In November 2001, a Japanese office worker named Takako Konishi flew from Tokyo to Minneapolis, traveled west to North Dakota and then back into Minnesota, and then committed suicide in a field outside the small Minnesota town of Detroit Lakes. As a result of a strange series of miscommunications, misunderstandings and early-Internet urban-legend-making, rumors started swirling that Konishi had traveled to the region in search of the buried ransom money from the 1996 Joel and Ethan Coen crime drama Fargo. That movie begins, after all, with the words “This is a true story.” Who wouldn’t want to believe that a troubled woman might have read them and decided to search for the treasure, and then killed herself when she failed to find it?
It turns out the legend of Takako Konishi was no more true than the stories of Jerry Lundegaard and Marge Gunderson. Konishi was just depressed about losing her job, and had returned to the site of a romantic trip she had taken with a former lover, where she found her memories too much to bear. The Coen brothers, for their part, had simply made a fictional movie. Still, the sad, strange, conflated tale stuck with Austin filmmakers David and Nathan Zellner, and over the next decade served as the steady inspiration for Kumiko, the Treasure Hunter, the Zellners’ new meditation on loneliness and blind hope.
It’s a movie that even further blurs the line between Konishi’s reality and Fargo’s fiction, a “based on a true story” yarn about a woman who mistakes the story unfolding in a movie for truth, and a meta-experimentation that somehow manages to also be one of the more heartfelt films I’ve seen in years.
Sitting down to watch Kumiko, which becomes available on Blu-ray June 30, I had no doubt the Zellner brothers could handle the quirkiness and self-reflexivity of the premise. For almost 20 years, over the span of 15 short and feature-length films, the Austinites have been telling bizarre stories, each more conceptually daring and flamboyant than the last, from the cautionary tale of Flotsam/Jetsam and the Adult Swimready stoner madness of the Fiddlestixx trilogy (starring a monkey) to the feature Goliath, which is about a man searching obsessively for his cat. I was uncertain, however, about their ability to capture the sadness at the heart of a story about a lonely woman searching for meaning and hope, especially when that story has a suicide at its center. The Zellners are great idea guys, but in their movies emotion has always taken a back seat to avant-garde lightheartedness and whimsy.

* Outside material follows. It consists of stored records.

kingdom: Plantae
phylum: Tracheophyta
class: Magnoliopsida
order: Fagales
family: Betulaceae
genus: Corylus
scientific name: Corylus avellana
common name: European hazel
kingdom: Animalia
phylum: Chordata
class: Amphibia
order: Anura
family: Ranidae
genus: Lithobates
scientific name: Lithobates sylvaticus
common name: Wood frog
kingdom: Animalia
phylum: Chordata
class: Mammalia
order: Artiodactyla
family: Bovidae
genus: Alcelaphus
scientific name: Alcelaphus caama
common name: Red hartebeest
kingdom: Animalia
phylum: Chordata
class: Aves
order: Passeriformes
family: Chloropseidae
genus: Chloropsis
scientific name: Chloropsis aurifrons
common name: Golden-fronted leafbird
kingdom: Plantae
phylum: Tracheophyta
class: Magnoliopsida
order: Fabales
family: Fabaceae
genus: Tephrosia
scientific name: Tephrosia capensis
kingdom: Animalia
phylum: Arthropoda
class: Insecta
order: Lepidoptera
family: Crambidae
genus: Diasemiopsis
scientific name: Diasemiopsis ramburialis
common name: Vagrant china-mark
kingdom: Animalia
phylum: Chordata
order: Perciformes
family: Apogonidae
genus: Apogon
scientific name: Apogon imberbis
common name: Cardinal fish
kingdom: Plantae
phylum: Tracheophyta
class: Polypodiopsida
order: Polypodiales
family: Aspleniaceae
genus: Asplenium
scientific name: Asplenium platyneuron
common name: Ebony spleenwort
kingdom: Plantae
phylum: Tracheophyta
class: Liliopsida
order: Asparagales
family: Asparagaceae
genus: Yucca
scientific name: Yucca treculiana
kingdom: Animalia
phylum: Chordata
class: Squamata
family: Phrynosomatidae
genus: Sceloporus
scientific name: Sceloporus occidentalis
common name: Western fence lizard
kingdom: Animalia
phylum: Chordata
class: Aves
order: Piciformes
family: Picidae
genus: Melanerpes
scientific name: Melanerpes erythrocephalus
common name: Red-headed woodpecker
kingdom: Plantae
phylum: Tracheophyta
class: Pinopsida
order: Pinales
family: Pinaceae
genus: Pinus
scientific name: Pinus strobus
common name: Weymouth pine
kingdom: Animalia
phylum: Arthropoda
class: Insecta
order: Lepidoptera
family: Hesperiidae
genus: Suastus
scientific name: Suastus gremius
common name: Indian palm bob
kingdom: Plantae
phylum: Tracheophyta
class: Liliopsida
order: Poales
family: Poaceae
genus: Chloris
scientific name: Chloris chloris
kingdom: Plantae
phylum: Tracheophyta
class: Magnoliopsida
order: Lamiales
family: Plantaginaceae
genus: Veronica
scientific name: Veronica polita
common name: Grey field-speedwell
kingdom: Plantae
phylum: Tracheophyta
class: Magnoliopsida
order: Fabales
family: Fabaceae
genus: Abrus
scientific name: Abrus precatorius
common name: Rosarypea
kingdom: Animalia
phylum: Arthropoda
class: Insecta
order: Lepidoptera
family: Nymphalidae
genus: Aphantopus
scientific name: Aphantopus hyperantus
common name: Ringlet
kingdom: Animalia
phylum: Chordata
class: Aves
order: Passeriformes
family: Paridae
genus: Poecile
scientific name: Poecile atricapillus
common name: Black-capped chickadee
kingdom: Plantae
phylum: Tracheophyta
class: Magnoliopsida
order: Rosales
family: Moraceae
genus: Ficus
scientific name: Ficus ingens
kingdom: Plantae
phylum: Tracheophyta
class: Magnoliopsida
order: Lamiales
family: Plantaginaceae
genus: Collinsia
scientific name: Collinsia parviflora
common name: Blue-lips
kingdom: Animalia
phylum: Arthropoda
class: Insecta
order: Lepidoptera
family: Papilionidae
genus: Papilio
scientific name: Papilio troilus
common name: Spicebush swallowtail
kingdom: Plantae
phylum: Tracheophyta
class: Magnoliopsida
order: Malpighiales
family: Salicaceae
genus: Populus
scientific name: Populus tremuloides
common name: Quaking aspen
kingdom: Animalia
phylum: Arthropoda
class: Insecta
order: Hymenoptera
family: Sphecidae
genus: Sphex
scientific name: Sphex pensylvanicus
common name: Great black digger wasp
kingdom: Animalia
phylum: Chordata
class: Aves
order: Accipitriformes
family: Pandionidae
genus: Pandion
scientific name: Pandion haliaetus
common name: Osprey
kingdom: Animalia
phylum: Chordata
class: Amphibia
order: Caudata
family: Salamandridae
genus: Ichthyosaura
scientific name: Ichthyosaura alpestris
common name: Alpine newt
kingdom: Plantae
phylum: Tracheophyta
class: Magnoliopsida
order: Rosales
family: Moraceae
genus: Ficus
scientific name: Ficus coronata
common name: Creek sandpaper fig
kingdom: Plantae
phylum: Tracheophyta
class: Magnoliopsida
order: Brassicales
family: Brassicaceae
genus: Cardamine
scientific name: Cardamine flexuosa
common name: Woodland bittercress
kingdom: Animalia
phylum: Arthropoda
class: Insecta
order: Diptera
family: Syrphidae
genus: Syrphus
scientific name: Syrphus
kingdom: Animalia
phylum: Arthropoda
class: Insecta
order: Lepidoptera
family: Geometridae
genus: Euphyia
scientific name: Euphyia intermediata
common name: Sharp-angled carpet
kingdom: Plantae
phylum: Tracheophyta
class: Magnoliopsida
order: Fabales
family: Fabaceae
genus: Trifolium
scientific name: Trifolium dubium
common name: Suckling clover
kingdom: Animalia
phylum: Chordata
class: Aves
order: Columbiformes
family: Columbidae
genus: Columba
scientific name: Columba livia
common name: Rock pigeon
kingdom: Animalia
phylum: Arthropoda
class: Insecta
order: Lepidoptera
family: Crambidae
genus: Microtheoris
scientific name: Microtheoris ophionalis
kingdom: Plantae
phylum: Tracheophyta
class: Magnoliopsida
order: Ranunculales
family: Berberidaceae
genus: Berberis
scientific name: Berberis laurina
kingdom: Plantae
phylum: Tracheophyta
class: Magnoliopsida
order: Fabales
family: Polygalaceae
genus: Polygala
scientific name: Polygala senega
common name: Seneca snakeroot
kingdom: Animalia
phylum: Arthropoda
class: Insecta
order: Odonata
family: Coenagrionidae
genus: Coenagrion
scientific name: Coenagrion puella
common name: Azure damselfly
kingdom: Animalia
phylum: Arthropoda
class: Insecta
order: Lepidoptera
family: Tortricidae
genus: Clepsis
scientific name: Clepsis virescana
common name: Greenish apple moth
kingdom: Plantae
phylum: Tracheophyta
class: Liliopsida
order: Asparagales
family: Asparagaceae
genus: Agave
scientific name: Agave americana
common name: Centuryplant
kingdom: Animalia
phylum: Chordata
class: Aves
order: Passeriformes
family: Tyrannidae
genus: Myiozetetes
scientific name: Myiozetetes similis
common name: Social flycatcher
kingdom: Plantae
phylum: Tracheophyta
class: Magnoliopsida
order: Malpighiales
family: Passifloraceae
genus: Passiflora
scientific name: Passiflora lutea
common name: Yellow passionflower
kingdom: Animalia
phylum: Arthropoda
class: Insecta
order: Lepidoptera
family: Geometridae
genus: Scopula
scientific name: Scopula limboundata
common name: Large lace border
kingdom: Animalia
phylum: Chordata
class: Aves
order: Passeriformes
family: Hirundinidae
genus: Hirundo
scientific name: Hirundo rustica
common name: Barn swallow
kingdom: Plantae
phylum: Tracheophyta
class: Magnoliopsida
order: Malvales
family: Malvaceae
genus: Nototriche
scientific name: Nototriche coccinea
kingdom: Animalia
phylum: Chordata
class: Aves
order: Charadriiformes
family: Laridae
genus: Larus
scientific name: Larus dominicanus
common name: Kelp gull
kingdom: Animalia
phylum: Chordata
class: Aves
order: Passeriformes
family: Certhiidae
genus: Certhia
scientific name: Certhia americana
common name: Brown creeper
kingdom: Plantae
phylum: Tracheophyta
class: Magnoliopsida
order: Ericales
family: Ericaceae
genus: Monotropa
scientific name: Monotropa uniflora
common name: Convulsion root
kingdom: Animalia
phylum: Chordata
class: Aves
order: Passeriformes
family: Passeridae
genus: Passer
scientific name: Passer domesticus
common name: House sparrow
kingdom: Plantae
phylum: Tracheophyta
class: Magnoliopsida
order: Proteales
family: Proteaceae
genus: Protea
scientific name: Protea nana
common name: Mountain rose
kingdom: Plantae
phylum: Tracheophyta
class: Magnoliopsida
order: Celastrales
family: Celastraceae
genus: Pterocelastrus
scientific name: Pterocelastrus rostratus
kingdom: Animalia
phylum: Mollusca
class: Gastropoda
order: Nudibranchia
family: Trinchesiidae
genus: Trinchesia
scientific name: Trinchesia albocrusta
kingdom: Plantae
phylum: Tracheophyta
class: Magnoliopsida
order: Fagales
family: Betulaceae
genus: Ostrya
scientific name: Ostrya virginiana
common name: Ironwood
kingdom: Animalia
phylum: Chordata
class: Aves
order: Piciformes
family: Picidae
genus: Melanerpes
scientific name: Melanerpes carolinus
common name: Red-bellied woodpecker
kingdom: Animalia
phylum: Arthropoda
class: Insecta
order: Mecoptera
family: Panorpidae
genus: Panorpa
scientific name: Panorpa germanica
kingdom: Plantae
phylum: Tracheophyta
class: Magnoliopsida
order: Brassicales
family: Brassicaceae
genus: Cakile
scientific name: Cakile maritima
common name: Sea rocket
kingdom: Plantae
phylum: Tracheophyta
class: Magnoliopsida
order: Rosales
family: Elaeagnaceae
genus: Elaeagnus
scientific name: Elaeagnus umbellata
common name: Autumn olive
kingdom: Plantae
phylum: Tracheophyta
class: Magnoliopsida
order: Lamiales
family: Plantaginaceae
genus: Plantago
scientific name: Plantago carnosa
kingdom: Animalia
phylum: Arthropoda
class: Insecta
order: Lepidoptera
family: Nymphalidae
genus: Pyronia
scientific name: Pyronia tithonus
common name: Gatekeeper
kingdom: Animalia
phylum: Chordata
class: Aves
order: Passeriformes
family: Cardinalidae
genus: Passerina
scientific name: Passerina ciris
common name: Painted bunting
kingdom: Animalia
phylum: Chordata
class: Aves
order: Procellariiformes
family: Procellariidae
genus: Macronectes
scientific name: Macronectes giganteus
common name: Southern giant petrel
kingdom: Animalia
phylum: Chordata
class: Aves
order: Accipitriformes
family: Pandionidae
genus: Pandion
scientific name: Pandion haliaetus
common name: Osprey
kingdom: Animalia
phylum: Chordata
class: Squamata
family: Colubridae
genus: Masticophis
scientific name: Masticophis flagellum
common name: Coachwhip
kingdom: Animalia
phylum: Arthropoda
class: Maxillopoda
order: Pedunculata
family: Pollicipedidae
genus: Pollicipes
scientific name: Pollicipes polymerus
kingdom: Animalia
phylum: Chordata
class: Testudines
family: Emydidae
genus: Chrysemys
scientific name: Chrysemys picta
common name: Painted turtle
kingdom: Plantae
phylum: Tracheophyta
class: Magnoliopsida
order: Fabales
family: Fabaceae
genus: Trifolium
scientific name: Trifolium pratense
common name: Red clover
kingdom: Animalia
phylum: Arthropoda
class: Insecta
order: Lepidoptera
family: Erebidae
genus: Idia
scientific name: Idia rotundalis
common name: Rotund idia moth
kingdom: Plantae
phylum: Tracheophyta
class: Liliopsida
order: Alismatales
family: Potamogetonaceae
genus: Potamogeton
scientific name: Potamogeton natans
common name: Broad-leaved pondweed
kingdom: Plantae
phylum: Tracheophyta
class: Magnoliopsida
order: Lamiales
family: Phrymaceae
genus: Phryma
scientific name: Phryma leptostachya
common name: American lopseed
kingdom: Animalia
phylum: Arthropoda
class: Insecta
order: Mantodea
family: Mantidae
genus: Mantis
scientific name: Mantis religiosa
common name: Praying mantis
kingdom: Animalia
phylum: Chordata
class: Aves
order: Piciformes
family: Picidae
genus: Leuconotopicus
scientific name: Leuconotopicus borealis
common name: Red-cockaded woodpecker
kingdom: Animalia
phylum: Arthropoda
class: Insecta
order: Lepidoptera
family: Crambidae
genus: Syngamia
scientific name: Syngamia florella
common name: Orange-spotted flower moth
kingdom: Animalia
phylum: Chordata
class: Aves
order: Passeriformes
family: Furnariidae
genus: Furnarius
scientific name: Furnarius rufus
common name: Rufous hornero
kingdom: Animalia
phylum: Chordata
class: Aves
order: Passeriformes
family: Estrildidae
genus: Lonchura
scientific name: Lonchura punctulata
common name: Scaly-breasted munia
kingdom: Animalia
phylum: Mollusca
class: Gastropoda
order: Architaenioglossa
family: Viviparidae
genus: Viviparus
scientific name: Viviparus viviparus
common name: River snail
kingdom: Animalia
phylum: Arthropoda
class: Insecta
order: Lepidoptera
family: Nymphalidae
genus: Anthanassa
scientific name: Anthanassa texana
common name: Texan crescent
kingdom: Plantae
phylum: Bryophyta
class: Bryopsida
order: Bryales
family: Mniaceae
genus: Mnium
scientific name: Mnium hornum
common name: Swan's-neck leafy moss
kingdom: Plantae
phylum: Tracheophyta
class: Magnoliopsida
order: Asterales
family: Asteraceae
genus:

Kumiko, I’m happy to say, is a work of full maturity and artistry, the kind of movie they’ve always hinted they were capable of making. Their protagonist (played with near-silent brilliance by Rinko Kikuchi) is a loner and underachiever plagued by ever-present melancholy. Already past the age when most office working women in Japan have gotten married and started families, Kumiko toils wordlessly and without emotion at her dead-end job, surrounded by younger women she doesn’t understand and repeatedly chastised by a boss who doesn’t understand her. When she discovers an old VHS copy of Fargo in a seaside cave, Kumiko finally sees a way into, and out of, her life. So with nothing but a treasure map she’s drawn on cloth and her boss’s credit card, she heads off to America—like a Spanish conquistador “hunting for riches in the Americas,” she says—on a quest of solitude, silence and, probably, insanity.
In Kumiko, the Zellners have found their muse. Gone are the flashy freak-outs of their earlier films, replaced by an unhurried character study that gets only more compelling and emotional the further Kumiko drifts from the real world into the world of her mind. The movie’s point isn’t the strangeness and fertility of the filmmakers’ imaginations, but the depth of their protagonist’s humanity. Her madness is far more important than theirs. All those familiar Zellner touches—the extended silences, the deadpan reactions, the fascination with eccentricity—are here employed in service of something meaningful. No longer simply gestures without heart, they now speak to the loneliness and despair, and even hope, of their unmoored heroine. The result is so much more moving than anything the filmmakers have managed before. In making a movie about a woman who wishes her life were more like a movie, David and Nathan Zellner have at long last found a way to make a movie that’s more like life.